Investigation of Content, Stoichiometry and Transfer of miRNA from Human Neural Stem Cell Line Derived Exosomes.

Abstract

Exosomes are small (30–100 nm) membrane vesicles secreted by a variety of cell types and only recently have emerged as a new avenue for cell-to-cell communication. They are natural shuttles of RNA and protein cargo, making them attractive as potential therapeutic delivery vehicles. MicroRNAs (miRNAs) are short non-coding RNAs which regulate biological processes and can be found in exosomes. Here we characterized the miRNA contents of exosomes derived from human neural stem cells (hNSCs). Our investigated hNSC line is a clonal, conditionally immortalized cell line, compliant with good manufacturing practice (GMP), and in clinical trials for stroke and critical limb ischemia in the UK (clinicaltrials.gov: NCT01151124, NCT02117635, and NCT01916369). By using next generation sequencing (NGS) technology we identified the presence of a variety of miRNAs in both exosomal and cellular preparations. Many of these miRNAs were enriched in exosomes indicating that cells specifically sort them for extracellular release. Although exosomes have been proven to contain miRNAs, the copy number quantification per exosome of a given miRNA remains unclear. Herein we quantified by real-time PCR a highly shuttled exosomal miRNA subtype (hsa-miR-1246) in order to assess its stoichiometry per exosome.

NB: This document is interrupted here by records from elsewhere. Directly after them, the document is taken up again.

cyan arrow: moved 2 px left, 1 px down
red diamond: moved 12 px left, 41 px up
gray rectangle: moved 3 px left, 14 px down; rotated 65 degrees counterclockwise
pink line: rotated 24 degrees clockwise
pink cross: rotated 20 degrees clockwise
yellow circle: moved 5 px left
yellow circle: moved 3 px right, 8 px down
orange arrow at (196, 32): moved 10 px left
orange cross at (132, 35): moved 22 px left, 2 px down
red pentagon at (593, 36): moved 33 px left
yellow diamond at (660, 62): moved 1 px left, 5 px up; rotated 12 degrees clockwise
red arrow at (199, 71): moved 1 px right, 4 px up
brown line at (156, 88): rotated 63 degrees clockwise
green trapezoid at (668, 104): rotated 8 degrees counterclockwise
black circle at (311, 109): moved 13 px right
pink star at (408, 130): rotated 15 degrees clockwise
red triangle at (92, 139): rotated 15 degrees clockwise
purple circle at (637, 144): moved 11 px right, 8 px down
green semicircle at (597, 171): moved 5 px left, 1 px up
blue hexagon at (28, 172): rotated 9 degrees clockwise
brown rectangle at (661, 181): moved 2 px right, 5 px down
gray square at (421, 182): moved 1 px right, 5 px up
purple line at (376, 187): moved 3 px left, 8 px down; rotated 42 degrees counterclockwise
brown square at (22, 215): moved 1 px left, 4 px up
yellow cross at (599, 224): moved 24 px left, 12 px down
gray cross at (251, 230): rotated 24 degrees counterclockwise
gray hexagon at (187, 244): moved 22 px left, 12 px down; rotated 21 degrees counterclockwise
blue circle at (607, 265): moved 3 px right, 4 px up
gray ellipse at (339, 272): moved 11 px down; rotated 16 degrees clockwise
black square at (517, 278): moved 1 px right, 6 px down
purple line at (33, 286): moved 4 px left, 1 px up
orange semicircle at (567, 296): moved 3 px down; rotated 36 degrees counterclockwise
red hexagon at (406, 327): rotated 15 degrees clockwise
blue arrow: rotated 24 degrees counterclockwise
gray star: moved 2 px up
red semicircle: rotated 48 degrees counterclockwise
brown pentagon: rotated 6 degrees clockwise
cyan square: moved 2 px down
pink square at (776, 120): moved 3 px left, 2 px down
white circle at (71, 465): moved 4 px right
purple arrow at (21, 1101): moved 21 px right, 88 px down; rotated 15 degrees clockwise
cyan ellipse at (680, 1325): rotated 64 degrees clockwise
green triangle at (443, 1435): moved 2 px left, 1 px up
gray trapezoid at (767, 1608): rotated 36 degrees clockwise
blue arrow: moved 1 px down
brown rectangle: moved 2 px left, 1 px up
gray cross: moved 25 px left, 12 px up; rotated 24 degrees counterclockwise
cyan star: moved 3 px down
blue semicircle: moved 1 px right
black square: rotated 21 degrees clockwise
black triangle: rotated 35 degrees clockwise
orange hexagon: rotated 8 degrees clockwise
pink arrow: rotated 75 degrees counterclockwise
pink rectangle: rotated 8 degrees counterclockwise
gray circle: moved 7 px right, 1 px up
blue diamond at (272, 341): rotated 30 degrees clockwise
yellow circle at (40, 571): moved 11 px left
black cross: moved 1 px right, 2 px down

Furthermore, we utilized an in vitro system to confirm its functional transfer by measuring the reduction in luciferase expression using a 3’ untranslated region dual luciferase reporter assay. In summary, NGS analysis allowed the identification of a unique set of hNSC derived exosomal miRNAs. Stoichiometry and functional transfer analysis of one of the most abundant identified miRNA, hsa-miR-1246, were measured to support biological relevance of exosomal miRNA delivery.